Corn and wheat prices climbed this week to highs not seen since the summer of 2016, suggesting commodity markets are undergoing a paradigm shift, says Jerry Gulke, president of the Gulke Group.
“We’re now seeing corn and wheat breaking out into highs not seen since July, which was the period of time before we knew we had record crops in the field,” Gulke tells “Weekend Market Report” host Pam Fretwell. “We’ve absorbed all of that negative news, and price is now better than it has been in seven months.”
For months, observers have suggested many farmers will begin selling corn at or above $4. That milestone nearly arrived this week, Gulke says.
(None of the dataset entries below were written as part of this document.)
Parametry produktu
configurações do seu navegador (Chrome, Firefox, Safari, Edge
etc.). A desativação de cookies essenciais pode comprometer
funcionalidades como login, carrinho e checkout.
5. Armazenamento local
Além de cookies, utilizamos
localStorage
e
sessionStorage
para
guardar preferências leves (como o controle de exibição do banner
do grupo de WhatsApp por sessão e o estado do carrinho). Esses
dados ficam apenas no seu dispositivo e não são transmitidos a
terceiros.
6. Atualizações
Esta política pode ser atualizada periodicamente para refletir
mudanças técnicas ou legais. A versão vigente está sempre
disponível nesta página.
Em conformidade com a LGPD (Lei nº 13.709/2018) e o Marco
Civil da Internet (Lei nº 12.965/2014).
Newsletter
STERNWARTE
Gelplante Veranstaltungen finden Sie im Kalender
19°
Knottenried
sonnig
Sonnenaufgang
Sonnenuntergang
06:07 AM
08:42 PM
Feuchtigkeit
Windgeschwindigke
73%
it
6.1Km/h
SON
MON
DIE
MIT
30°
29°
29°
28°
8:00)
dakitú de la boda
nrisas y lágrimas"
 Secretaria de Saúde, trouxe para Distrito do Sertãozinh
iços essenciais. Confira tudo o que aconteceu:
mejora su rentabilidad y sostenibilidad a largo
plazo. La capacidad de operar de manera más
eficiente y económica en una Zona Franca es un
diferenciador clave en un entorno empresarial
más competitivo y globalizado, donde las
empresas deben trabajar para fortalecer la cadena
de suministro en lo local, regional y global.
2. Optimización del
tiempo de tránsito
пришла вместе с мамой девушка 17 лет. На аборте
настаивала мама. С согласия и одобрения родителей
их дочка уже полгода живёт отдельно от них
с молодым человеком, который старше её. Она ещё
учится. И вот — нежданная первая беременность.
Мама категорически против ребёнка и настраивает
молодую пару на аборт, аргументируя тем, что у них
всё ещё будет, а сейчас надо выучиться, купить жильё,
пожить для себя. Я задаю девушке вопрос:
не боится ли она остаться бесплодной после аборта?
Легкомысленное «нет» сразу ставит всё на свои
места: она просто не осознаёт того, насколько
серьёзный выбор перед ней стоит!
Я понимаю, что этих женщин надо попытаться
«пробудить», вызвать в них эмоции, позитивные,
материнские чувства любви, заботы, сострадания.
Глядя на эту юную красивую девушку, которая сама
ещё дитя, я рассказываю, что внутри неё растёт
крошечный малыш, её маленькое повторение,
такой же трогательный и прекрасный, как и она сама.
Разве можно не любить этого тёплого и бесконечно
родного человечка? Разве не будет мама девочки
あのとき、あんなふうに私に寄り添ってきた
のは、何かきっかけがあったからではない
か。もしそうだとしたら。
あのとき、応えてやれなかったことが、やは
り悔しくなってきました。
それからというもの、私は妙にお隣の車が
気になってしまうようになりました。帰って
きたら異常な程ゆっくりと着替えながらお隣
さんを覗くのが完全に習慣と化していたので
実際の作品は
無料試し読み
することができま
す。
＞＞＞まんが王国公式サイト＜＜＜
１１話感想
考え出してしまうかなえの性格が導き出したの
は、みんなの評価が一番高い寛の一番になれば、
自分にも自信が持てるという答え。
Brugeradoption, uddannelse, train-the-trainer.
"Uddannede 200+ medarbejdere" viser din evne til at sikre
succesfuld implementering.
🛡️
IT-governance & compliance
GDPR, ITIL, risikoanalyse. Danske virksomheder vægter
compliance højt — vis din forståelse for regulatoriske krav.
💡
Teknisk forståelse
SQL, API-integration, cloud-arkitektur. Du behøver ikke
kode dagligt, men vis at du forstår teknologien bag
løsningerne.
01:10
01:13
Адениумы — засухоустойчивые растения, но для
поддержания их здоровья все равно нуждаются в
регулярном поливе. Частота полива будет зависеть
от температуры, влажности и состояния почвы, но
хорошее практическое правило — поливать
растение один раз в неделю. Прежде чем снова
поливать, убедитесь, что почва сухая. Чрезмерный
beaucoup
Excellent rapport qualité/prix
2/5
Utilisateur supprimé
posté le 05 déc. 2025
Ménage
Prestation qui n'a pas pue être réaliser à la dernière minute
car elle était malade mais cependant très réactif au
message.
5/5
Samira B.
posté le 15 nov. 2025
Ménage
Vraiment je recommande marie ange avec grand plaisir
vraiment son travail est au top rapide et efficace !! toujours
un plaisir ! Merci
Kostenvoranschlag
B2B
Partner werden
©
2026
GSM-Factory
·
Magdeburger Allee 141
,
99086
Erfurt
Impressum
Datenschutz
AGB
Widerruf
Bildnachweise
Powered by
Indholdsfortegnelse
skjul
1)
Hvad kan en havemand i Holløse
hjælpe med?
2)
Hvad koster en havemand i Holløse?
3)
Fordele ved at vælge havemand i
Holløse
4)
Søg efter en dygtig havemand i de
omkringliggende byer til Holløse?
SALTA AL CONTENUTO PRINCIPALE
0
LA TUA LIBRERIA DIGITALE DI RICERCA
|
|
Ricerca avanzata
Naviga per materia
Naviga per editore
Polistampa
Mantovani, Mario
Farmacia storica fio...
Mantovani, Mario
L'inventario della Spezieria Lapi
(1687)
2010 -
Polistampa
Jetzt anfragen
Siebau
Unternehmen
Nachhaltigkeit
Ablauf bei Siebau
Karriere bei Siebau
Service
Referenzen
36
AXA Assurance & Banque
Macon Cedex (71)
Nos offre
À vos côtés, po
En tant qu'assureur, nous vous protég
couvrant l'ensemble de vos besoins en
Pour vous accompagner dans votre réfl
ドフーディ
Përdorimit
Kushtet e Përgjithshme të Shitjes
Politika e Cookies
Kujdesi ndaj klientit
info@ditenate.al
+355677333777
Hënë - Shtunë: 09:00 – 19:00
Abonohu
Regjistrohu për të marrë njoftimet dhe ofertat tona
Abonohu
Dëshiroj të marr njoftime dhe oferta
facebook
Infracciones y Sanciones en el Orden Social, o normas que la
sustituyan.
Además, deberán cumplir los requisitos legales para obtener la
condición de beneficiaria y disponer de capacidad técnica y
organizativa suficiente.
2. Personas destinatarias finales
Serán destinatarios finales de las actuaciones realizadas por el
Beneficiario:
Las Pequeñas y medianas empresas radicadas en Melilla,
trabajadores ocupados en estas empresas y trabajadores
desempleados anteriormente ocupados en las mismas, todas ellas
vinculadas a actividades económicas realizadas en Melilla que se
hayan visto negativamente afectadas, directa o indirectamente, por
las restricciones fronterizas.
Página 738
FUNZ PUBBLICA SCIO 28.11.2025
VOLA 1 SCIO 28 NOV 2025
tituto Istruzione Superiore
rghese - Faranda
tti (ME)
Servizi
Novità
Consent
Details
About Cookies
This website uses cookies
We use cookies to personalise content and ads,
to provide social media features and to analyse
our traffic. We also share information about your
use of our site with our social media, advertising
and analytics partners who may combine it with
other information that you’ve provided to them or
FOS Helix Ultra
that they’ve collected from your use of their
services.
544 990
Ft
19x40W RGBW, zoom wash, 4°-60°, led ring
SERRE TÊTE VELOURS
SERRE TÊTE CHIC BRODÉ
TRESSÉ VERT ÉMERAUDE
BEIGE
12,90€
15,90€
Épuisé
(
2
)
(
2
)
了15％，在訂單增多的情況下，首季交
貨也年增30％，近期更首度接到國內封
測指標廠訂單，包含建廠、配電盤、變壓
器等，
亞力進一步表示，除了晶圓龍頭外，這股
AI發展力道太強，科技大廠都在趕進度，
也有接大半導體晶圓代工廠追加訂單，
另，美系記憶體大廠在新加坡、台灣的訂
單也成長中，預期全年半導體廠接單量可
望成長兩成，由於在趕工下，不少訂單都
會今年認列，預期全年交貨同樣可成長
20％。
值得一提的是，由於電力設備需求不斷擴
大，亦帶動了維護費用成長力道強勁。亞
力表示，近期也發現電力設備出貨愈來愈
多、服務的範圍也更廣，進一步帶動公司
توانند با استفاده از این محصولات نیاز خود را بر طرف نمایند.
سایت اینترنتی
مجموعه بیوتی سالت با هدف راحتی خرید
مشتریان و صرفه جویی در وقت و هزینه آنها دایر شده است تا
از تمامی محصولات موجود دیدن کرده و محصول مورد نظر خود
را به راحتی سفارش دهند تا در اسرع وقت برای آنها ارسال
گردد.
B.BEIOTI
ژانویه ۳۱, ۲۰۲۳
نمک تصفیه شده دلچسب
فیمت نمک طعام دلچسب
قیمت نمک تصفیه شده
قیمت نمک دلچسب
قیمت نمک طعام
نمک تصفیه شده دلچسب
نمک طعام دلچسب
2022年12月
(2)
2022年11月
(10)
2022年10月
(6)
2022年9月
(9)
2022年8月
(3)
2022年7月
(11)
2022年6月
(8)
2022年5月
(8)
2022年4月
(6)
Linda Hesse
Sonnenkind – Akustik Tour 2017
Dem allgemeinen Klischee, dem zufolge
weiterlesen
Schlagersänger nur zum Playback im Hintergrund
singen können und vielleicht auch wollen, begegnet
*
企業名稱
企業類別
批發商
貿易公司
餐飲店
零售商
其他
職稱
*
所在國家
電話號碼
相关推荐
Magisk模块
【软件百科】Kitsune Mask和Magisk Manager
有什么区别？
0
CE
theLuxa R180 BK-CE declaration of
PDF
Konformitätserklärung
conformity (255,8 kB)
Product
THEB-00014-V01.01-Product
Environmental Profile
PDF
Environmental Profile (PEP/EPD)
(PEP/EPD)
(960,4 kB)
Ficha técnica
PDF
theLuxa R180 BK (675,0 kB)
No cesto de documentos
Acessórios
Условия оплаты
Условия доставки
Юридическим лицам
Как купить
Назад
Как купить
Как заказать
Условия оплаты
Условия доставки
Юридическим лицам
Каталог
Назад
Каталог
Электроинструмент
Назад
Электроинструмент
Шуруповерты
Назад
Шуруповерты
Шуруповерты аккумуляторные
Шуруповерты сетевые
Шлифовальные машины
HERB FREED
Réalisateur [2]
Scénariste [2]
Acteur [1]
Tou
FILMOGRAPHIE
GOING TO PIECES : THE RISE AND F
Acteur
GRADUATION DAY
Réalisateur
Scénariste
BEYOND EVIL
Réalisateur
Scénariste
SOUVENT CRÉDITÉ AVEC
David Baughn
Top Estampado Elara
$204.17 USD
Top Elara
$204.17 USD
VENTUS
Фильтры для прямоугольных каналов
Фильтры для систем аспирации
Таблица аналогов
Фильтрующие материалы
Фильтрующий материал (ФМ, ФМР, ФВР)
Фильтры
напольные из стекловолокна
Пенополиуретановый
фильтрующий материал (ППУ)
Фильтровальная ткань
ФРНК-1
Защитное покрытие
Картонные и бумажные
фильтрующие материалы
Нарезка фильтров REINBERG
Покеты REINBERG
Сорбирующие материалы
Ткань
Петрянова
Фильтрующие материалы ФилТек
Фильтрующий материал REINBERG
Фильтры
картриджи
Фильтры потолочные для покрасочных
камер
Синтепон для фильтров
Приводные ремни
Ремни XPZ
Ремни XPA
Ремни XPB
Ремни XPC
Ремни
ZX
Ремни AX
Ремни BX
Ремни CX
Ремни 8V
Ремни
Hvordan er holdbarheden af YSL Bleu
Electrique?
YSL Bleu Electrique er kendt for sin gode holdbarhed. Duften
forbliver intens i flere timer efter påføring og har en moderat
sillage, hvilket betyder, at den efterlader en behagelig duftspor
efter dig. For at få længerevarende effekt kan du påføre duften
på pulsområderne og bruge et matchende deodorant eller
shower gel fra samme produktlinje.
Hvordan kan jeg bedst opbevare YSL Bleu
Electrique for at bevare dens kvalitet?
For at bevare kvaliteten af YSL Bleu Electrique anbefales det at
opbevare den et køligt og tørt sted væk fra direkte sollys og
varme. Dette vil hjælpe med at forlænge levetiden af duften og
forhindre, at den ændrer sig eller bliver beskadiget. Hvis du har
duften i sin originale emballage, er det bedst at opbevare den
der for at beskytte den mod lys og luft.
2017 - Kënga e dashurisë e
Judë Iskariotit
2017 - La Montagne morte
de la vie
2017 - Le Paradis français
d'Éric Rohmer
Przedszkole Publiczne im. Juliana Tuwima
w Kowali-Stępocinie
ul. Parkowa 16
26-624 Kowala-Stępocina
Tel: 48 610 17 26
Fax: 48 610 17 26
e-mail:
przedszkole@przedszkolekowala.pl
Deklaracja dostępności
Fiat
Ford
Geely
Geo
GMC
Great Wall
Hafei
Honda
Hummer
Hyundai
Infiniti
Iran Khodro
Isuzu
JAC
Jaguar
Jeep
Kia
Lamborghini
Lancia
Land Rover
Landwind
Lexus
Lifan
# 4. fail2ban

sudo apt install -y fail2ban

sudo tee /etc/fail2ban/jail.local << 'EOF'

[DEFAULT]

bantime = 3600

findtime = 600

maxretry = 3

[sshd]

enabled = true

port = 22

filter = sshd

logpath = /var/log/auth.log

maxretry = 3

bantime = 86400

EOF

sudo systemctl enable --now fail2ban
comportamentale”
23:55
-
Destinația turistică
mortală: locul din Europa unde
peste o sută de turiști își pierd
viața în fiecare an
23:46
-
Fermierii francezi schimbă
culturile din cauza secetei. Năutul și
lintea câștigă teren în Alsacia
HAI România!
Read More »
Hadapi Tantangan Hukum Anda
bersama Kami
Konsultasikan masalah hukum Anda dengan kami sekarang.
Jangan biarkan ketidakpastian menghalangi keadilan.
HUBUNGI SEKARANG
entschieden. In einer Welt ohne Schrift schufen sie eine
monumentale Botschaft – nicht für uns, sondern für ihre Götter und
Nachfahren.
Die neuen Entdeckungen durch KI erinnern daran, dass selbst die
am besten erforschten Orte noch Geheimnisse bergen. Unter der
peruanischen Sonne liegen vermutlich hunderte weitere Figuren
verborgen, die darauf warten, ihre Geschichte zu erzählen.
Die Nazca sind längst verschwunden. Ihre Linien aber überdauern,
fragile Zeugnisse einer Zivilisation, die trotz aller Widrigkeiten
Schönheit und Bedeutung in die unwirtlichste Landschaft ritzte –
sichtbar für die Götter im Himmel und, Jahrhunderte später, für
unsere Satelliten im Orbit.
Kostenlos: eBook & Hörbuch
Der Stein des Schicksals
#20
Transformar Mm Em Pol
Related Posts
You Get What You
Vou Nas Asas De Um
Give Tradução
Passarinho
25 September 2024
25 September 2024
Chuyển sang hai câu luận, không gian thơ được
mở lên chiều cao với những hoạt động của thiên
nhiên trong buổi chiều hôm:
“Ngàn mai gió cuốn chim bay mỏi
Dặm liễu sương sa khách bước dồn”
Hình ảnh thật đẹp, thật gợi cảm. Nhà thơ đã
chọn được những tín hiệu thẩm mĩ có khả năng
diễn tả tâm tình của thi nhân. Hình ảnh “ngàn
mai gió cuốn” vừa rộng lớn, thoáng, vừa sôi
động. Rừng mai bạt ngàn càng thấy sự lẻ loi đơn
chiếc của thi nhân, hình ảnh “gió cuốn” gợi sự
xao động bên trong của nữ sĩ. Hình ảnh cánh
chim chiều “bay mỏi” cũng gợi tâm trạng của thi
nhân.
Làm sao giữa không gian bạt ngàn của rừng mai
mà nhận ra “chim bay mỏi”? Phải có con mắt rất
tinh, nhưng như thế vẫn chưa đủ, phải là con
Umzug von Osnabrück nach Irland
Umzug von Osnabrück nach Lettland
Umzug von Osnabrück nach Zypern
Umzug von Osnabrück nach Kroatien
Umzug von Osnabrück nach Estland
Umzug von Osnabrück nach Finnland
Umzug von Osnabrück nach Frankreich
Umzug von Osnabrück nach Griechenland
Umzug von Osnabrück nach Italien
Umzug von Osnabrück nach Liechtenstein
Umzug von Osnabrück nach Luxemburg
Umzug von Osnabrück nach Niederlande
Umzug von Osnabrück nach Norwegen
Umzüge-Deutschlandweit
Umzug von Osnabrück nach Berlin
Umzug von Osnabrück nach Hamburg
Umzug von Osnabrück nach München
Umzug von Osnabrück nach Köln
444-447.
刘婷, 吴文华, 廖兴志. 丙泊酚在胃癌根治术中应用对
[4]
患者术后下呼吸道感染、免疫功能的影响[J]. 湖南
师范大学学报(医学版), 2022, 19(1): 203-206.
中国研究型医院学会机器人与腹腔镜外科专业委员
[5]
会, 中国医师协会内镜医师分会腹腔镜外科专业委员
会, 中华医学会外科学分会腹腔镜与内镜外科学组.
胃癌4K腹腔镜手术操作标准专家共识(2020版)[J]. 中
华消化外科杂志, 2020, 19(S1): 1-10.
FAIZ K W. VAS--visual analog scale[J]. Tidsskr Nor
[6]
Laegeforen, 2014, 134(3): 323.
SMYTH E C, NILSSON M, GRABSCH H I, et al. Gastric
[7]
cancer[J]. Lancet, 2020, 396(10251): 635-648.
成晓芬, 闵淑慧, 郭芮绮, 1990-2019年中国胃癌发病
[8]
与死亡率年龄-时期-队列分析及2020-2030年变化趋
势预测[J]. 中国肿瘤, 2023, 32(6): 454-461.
“We broke well above that $3.70 level for March and we closed for the week 8 cents to 9 cents higher, old crop 6 cents higher. The old crop’s near $4 at $3.99 ½,” Gulke says. “Conventional wisdom would say, boy, give these farmers a chance at $4 futures. We always hear $4—to me that’s cash, not futures—but for some people in the northern Plains with 65- to 75-cents-under-basis corn, that’s a long ways away from $4 cash. But to central Illinois, that brings probably some corn back into the mix. Basis is even there. Some guys in the South are plus 10 cents, plus 20 cents, so outside of the northern Plains, you have probably close to $4 corn or within 25 cents of it.”
Especially noteworthy is that these corn prices broke above January highs, Gulke says, and January prices broke above December highs. Now the question becomes whether corn and wheat prices can sustain their trajectory.
“Wheat managed to close back above that $4.70 level in July, which has been hard to penetrate. We haven’t been above that level since last July,” Gulke explains. “All of these grains are breaking out to the upside. At least they sustained the weekly close. You’d like to see two weeks in a row to really give you confidence that this is a new trend. But I think it’s enough to get a lot of people that are short out. … For the last 18 months, wheat’s been the weak sister. … Now all of that is turning at a time when you’re going into these critical areas for dormancy and that kind of thing. Technically, it’s very good.”
Soybeans haven’t surpassed January highs. Consequently, it’s feasible more farmers could be thinking about adding more corn back into their spring crop mix.
“It’s up in the air” as far as what USDA’s Planting Intentions report will say in March, Gulke says.